Weight loss stalls are NOT fun!!!
on December 26, 2008 8:29 am
Hey everyone!!!  I hope you guys had an awesome Christmas!  Mine was great as my fiance was home from Iraq for the first time in a couple of years...and will be home through New Years. 

Yesterday he and my son cooked a beef tenderloin on the grill...so I had a small piece of filet for my Christmas meal.  It was incredible!!!  Of course I was full after only a couple of bites...but it was so good!  I also found a sugar free apple pie and some no sugar added vanilla ice cream and had a tiny serving of that for dessert.  INCREDIBLE!!! 
My only complaint is that I'm not losing weight.  I've lost a total of 22 pounds...but it seems like I should be losing more considering the microscopic size meals I'm eating.  I'm trying hard to do everything right...protein first...water...we all know the drill.  But I have not lost a singe pound in like 3 weeks now.  So frustrating!    I know it will come off eventually...I'm just impatient.

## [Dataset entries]

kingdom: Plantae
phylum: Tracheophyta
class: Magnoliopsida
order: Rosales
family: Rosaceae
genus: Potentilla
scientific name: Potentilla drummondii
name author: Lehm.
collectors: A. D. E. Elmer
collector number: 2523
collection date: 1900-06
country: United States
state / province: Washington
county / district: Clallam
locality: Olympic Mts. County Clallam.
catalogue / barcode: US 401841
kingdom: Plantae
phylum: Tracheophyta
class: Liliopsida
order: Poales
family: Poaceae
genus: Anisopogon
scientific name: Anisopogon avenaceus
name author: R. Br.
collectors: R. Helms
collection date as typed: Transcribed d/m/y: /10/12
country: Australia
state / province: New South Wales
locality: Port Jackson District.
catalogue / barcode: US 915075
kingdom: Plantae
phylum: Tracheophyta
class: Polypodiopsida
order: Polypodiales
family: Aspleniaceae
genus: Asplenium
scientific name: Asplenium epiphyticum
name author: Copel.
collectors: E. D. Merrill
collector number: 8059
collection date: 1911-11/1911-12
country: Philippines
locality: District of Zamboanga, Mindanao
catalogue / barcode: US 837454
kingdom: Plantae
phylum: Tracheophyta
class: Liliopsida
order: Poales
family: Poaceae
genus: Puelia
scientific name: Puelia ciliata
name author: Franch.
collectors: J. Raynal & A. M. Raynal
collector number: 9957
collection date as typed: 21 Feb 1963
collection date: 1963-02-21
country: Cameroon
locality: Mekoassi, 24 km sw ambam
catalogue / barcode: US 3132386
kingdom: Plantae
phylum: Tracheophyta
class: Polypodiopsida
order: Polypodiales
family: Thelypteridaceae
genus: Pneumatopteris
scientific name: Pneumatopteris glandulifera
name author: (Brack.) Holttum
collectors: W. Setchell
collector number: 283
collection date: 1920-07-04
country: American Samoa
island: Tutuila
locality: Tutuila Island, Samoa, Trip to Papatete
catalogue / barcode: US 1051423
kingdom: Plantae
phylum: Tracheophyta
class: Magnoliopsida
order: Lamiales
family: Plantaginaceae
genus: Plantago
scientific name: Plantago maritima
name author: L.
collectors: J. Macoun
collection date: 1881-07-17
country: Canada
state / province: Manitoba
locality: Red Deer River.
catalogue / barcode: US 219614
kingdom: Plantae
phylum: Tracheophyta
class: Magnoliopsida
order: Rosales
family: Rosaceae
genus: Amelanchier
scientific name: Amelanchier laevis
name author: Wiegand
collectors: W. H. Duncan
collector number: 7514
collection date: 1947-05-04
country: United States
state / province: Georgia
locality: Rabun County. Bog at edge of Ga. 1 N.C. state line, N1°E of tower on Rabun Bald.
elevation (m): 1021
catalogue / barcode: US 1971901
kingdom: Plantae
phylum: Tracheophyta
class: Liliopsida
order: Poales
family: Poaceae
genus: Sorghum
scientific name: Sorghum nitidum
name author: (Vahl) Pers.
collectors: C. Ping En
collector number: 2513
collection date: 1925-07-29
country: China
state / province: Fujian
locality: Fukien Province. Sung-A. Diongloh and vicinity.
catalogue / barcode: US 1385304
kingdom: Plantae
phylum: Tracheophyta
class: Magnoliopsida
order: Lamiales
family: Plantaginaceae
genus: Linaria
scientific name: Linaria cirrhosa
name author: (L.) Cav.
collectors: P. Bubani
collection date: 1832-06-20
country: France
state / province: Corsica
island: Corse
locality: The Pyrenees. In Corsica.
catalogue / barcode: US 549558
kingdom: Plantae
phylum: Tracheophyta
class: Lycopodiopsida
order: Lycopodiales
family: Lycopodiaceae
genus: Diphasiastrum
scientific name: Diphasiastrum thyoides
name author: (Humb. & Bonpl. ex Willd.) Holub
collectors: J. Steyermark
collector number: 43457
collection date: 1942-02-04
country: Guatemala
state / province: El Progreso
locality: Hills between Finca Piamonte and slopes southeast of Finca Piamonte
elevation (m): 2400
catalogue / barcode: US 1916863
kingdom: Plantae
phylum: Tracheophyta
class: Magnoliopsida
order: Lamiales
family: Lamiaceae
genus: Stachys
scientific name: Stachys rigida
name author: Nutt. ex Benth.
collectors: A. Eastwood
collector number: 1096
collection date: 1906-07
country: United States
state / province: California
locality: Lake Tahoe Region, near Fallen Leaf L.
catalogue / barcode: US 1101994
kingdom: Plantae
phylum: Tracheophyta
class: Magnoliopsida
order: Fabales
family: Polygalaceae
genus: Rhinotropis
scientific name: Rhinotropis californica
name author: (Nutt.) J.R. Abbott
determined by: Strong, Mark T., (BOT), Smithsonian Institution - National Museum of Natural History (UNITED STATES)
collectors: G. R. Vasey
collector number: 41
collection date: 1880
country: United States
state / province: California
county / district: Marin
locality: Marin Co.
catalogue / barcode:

## [QUESTIONS TO ANSWER]
1. Retype the portion of the weight loss post starting at "on December 26, 2008" and ending at "for dessert.  INCREDIBLE!!!".
2. Condense the paragraph of the weight loss post that begins "Yesterday he and my son" into a shorter version that keeps its main facts.

## [TASK-BY-TASK ANSWERS]
1.
on December 26, 2008 8:29 am
Hey everyone!!!  I hope you guys had an awesome Christmas!  Mine was great as my fiance was home from Iraq for the first time in a couple of years...and will be home through New Years. 

Yesterday he and my son cooked a beef tenderloin on the grill...so I had a small piece of filet for my Christmas meal.  It was incredible!!!  Of course I was full after only a couple of bites...but it was so good!  I also found a sugar free apple pie and some no sugar added vanilla ice cream and had a tiny serving of that for dessert.  INCREDIBLE!!!

2. The writer's fiance and son grilled a beef tenderloin, and the writer ate a small piece of filet that was incredible, though a couple of bites were filling. For dessert, the writer had a tiny serving of sugar-free apple pie with no-sugar-added vanilla ice cream, which was also incredible.